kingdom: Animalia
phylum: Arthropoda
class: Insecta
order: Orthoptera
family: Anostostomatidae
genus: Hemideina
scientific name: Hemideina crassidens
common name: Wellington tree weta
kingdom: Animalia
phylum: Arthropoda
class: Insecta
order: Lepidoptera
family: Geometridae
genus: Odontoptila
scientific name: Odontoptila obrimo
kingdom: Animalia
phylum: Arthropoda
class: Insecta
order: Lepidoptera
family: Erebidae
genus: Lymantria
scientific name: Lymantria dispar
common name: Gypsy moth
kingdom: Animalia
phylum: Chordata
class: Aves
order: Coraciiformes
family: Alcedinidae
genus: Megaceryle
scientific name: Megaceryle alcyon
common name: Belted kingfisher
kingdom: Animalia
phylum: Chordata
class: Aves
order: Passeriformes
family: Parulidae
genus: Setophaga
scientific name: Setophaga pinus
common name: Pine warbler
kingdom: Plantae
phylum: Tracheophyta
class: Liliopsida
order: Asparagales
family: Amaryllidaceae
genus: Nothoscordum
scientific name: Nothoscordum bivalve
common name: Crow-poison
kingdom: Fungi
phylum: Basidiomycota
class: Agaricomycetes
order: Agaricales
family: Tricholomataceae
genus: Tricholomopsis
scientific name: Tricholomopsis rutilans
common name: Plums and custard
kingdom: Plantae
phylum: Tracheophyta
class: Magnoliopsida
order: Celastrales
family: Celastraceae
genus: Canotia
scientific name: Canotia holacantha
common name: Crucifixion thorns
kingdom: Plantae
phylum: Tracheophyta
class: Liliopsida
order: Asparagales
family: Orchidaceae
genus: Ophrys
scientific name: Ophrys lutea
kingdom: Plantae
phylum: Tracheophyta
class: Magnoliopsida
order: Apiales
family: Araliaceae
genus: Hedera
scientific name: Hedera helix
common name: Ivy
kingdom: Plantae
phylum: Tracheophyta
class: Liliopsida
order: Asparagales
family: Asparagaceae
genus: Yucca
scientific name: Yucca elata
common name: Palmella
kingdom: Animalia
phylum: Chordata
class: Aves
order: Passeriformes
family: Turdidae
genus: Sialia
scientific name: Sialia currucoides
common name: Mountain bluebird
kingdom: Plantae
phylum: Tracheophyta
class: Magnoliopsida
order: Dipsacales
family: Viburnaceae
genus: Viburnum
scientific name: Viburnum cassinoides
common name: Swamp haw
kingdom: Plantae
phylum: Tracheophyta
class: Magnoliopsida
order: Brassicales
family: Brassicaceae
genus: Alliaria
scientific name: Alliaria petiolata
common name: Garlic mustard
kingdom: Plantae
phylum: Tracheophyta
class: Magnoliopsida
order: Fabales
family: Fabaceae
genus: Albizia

**Aim of the task:** Rewrite the lines of the records as a JSON list of strings, one string per line, leaving out any blank lines. Begin at the line that contains "genus: Ophrys" and continue through the last line of the records.

**Solved problem:**
[
  "genus: Ophrys",
  "scientific name: Ophrys lutea",
  "kingdom: Plantae",
  "phylum: Tracheophyta",
  "class: Magnoliopsida",
  "order: Apiales",
  "family: Araliaceae",
  "genus: Hedera",
  "scientific name: Hedera helix",
  "common name: Ivy",
  "kingdom: Plantae",
  "phylum: Tracheophyta",
  "class: Liliopsida",
  "order: Asparagales",
  "family: Asparagaceae",
  "genus: Yucca",
  "scientific name: Yucca elata",
  "common name: Palmella",
  "kingdom: Animalia",
  "phylum: Chordata",
  "class: Aves",
  "order: Passeriformes",
  "family: Turdidae",
  "genus: Sialia",
  "scientific name: Sialia currucoides",
  "common name: Mountain bluebird",
  "kingdom: Plantae",
  "phylum: Tracheophyta",
  "class: Magnoliopsida",
  "order: Dipsacales",
  "family: Viburnaceae",
  "genus: Viburnum",
  "scientific name: Viburnum cassinoides",
  "common name: Swamp haw",
  "kingdom: Plantae",
  "phylum: Tracheophyta",
  "class: Magnoliopsida",
  "order: Brassicales",
  "family: Brassicaceae",
  "genus: Alliaria",
  "scientific name: Alliaria petiolata",
  "common name: Garlic mustard",
  "kingdom: Plantae",
  "phylum: Tracheophyta",
  "class: Magnoliopsida",
  "order: Fabales",
  "family: Fabaceae",
  "genus: Albizia"
]